Work request:
Exact copies of the lines below, from the one with "Y1099950D3*" up to and including the one with "X13800000Y-6900000D02*", are what this calls for; leave out pictures.

---------- Exercise materials ----------

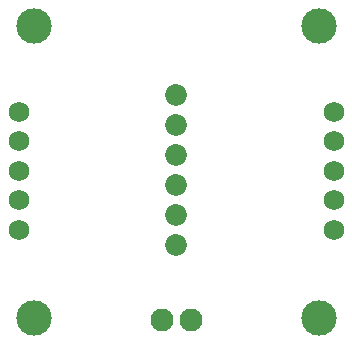
<source format=gbs>
G04 DipTrace 3.3.1.1*
G04 BottomMask.gbs*
%MOIN*%
G04 #@! TF.FileFunction,Soldermask,Bot*
G04 #@! TF.Part,Single*
%ADD16C,0.068898*%
%ADD21C,0.11811*%
%ADD26C,0.072835*%
%ADD30C,0.076772*%
%FSLAX26Y26*%
G04*
G70*
G90*
G75*
G01*
G04 BotMask*
%LPD*%
D16*
X518701Y849950D3*
Y948375D3*
Y1046801D3*
Y1145226D3*
Y1243651D3*
X1568701Y1243701D3*
Y1145276D3*
Y1046850D3*
Y948425D3*
Y850000D3*
D21*
X568701Y1531201D3*
X1518701D3*
Y556201D3*
X568701D3*
D26*
X1043701Y799950D3*
Y899950D3*
Y999950D3*
Y1099950D3*
Y1199950D3*
Y1299950D3*
D30*
X1093701Y549951D3*
X995276D3*
M02*

</source>
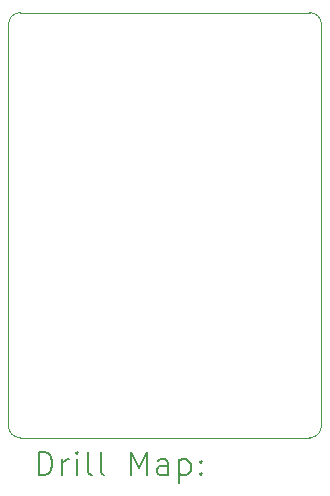
<source format=gbr>
%TF.GenerationSoftware,KiCad,Pcbnew,8.0.3*%
%TF.CreationDate,2024-07-18T13:22:45+02:00*%
%TF.ProjectId,vpp-maker-rev6-ian,7670702d-6d61-46b6-9572-2d726576362d,rev?*%
%TF.SameCoordinates,Original*%
%TF.FileFunction,Drillmap*%
%TF.FilePolarity,Positive*%
%FSLAX45Y45*%
G04 Gerber Fmt 4.5, Leading zero omitted, Abs format (unit mm)*
G04 Created by KiCad (PCBNEW 8.0.3) date 2024-07-18 13:22:45*
%MOMM*%
%LPD*%
G01*
G04 APERTURE LIST*
%ADD10C,0.100000*%
%ADD11C,0.200000*%
G04 APERTURE END LIST*
D10*
X13800000Y-6900000D02*
X16250000Y-6900000D01*
X13800000Y-10500000D02*
X16250000Y-10500000D01*
X16350000Y-10400000D02*
X16350000Y-7000000D01*
X13700000Y-7000000D02*
X13700000Y-10400000D01*
X16350000Y-10400000D02*
G75*
G02*
X16250000Y-10500000I-100000J0D01*
G01*
X16250000Y-6900000D02*
G75*
G02*
X16350000Y-7000000I0J-100000D01*
G01*
X13800000Y-10500000D02*
G75*
G02*
X13700000Y-10400000I0J100000D01*
G01*
X13700000Y-7000000D02*
G75*
G02*
X13800000Y-6900000I100000J0D01*
G01*
D11*
X13955777Y-10816484D02*
X13955777Y-10616484D01*
X13955777Y-10616484D02*
X14003396Y-10616484D01*
X14003396Y-10616484D02*
X14031967Y-10626008D01*
X14031967Y-10626008D02*
X14051015Y-10645055D01*
X14051015Y-10645055D02*
X14060539Y-10664103D01*
X14060539Y-10664103D02*
X14070062Y-10702198D01*
X14070062Y-10702198D02*
X14070062Y-10730770D01*
X14070062Y-10730770D02*
X14060539Y-10768865D01*
X14060539Y-10768865D02*
X14051015Y-10787912D01*
X14051015Y-10787912D02*
X14031967Y-10806960D01*
X14031967Y-10806960D02*
X14003396Y-10816484D01*
X14003396Y-10816484D02*
X13955777Y-10816484D01*
X14155777Y-10816484D02*
X14155777Y-10683150D01*
X14155777Y-10721246D02*
X14165301Y-10702198D01*
X14165301Y-10702198D02*
X14174824Y-10692674D01*
X14174824Y-10692674D02*
X14193872Y-10683150D01*
X14193872Y-10683150D02*
X14212920Y-10683150D01*
X14279586Y-10816484D02*
X14279586Y-10683150D01*
X14279586Y-10616484D02*
X14270062Y-10626008D01*
X14270062Y-10626008D02*
X14279586Y-10635531D01*
X14279586Y-10635531D02*
X14289110Y-10626008D01*
X14289110Y-10626008D02*
X14279586Y-10616484D01*
X14279586Y-10616484D02*
X14279586Y-10635531D01*
X14403396Y-10816484D02*
X14384348Y-10806960D01*
X14384348Y-10806960D02*
X14374824Y-10787912D01*
X14374824Y-10787912D02*
X14374824Y-10616484D01*
X14508158Y-10816484D02*
X14489110Y-10806960D01*
X14489110Y-10806960D02*
X14479586Y-10787912D01*
X14479586Y-10787912D02*
X14479586Y-10616484D01*
X14736729Y-10816484D02*
X14736729Y-10616484D01*
X14736729Y-10616484D02*
X14803396Y-10759341D01*
X14803396Y-10759341D02*
X14870062Y-10616484D01*
X14870062Y-10616484D02*
X14870062Y-10816484D01*
X15051015Y-10816484D02*
X15051015Y-10711722D01*
X15051015Y-10711722D02*
X15041491Y-10692674D01*
X15041491Y-10692674D02*
X15022443Y-10683150D01*
X15022443Y-10683150D02*
X14984348Y-10683150D01*
X14984348Y-10683150D02*
X14965301Y-10692674D01*
X15051015Y-10806960D02*
X15031967Y-10816484D01*
X15031967Y-10816484D02*
X14984348Y-10816484D01*
X14984348Y-10816484D02*
X14965301Y-10806960D01*
X14965301Y-10806960D02*
X14955777Y-10787912D01*
X14955777Y-10787912D02*
X14955777Y-10768865D01*
X14955777Y-10768865D02*
X14965301Y-10749817D01*
X14965301Y-10749817D02*
X14984348Y-10740293D01*
X14984348Y-10740293D02*
X15031967Y-10740293D01*
X15031967Y-10740293D02*
X15051015Y-10730770D01*
X15146253Y-10683150D02*
X15146253Y-10883150D01*
X15146253Y-10692674D02*
X15165301Y-10683150D01*
X15165301Y-10683150D02*
X15203396Y-10683150D01*
X15203396Y-10683150D02*
X15222443Y-10692674D01*
X15222443Y-10692674D02*
X15231967Y-10702198D01*
X15231967Y-10702198D02*
X15241491Y-10721246D01*
X15241491Y-10721246D02*
X15241491Y-10778389D01*
X15241491Y-10778389D02*
X15231967Y-10797436D01*
X15231967Y-10797436D02*
X15222443Y-10806960D01*
X15222443Y-10806960D02*
X15203396Y-10816484D01*
X15203396Y-10816484D02*
X15165301Y-10816484D01*
X15165301Y-10816484D02*
X15146253Y-10806960D01*
X15327205Y-10797436D02*
X15336729Y-10806960D01*
X15336729Y-10806960D02*
X15327205Y-10816484D01*
X15327205Y-10816484D02*
X15317682Y-10806960D01*
X15317682Y-10806960D02*
X15327205Y-10797436D01*
X15327205Y-10797436D02*
X15327205Y-10816484D01*
X15327205Y-10692674D02*
X15336729Y-10702198D01*
X15336729Y-10702198D02*
X15327205Y-10711722D01*
X15327205Y-10711722D02*
X15317682Y-10702198D01*
X15317682Y-10702198D02*
X15327205Y-10692674D01*
X15327205Y-10692674D02*
X15327205Y-10711722D01*
M02*

</source>
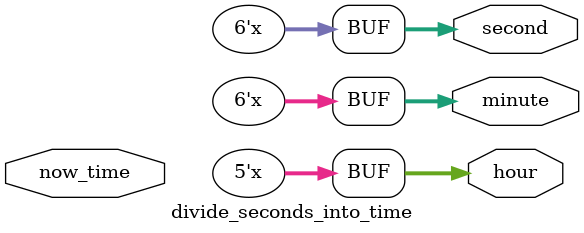
<source format=v>
`timescale 1ns / 1ps

//ÕâÊÇ°Ñµ±Ç°Ê±¼ä±ä³ÉÊ±£¬·Ö£¬Ãë
module divide_seconds_into_time(
input [7:0]now_time,
output reg [4:0]hour,
output reg [5:0]minute,second
    );
initial begin
    hour = now_time / 4'd3600;
    minute = (now_time) % 4'd3600 / 2'd60;
    second = (now_time) % 2'd60;
 end
endmodule

</source>
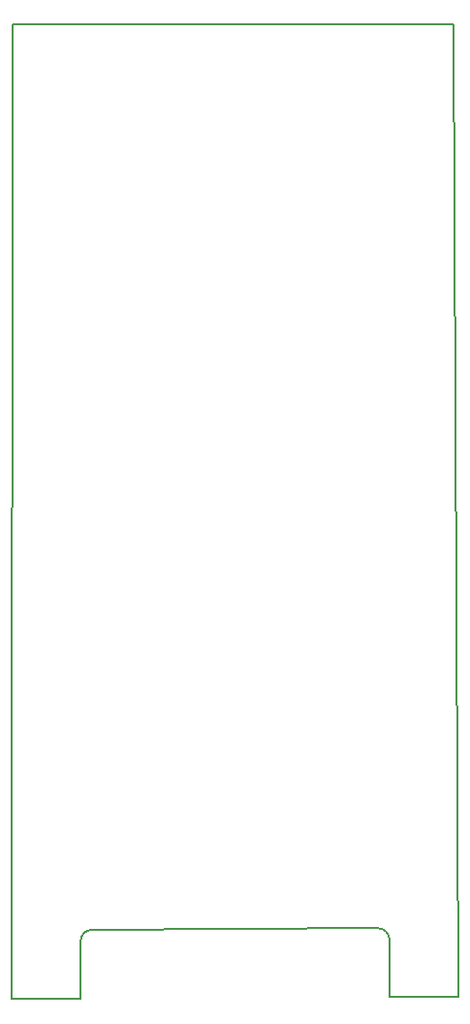
<source format=gm1>
%TF.GenerationSoftware,KiCad,Pcbnew,9.0.1*%
%TF.CreationDate,2025-05-08T23:40:52+03:00*%
%TF.ProjectId,BLDC_4,424c4443-5f34-42e6-9b69-6361645f7063,A*%
%TF.SameCoordinates,Original*%
%TF.FileFunction,Profile,NP*%
%FSLAX46Y46*%
G04 Gerber Fmt 4.6, Leading zero omitted, Abs format (unit mm)*
G04 Created by KiCad (PCBNEW 9.0.1) date 2025-05-08 23:40:52*
%MOMM*%
%LPD*%
G01*
G04 APERTURE LIST*
%TA.AperFunction,Profile*%
%ADD10C,0.150000*%
%TD*%
G04 APERTURE END LIST*
D10*
X111410000Y-164810000D02*
X117410000Y-164810000D01*
X85420000Y-158950000D02*
X110410000Y-158810000D01*
X111410000Y-159810000D02*
X111410000Y-164810000D01*
X117000000Y-80000000D02*
X117410000Y-164810000D01*
X78440000Y-164970000D02*
X78500000Y-80000000D01*
X117000000Y-80000000D02*
X78500000Y-80000000D01*
X84420000Y-159950000D02*
X84420000Y-164950000D01*
X110410000Y-158810000D02*
G75*
G02*
X111410000Y-159810000I0J-1000000D01*
G01*
X84420000Y-159950000D02*
G75*
G02*
X85420000Y-158950000I1000000J0D01*
G01*
X84420000Y-164950000D02*
X78440000Y-164970000D01*
M02*

</source>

----------

Task answer:
Y1099950D3*
Y1199950D3*
Y1299950D3*
D30*
X1093701Y549951D3*
X995276D3*
M02*

</source>
<source format=gbr>
%TF.GenerationSoftware,KiCad,Pcbnew,8.0.3*%
%TF.CreationDate,2024-07-18T13:22:45+02:00*%
%TF.ProjectId,vpp-maker-rev6-ian,7670702d-6d61-46b6-9572-2d726576362d,rev?*%
%TF.SameCoordinates,Original*%
%TF.FileFunction,Drillmap*%
%TF.FilePolarity,Positive*%
%FSLAX45Y45*%
G04 Gerber Fmt 4.5, Leading zero omitted, Abs format (unit mm)*
G04 Created by KiCad (PCBNEW 8.0.3) date 2024-07-18 13:22:45*
%MOMM*%
%LPD*%
G01*
G04 APERTURE LIST*
%ADD10C,0.100000*%
%ADD11C,0.200000*%
G04 APERTURE END LIST*
D10*
X13800000Y-6900000D02*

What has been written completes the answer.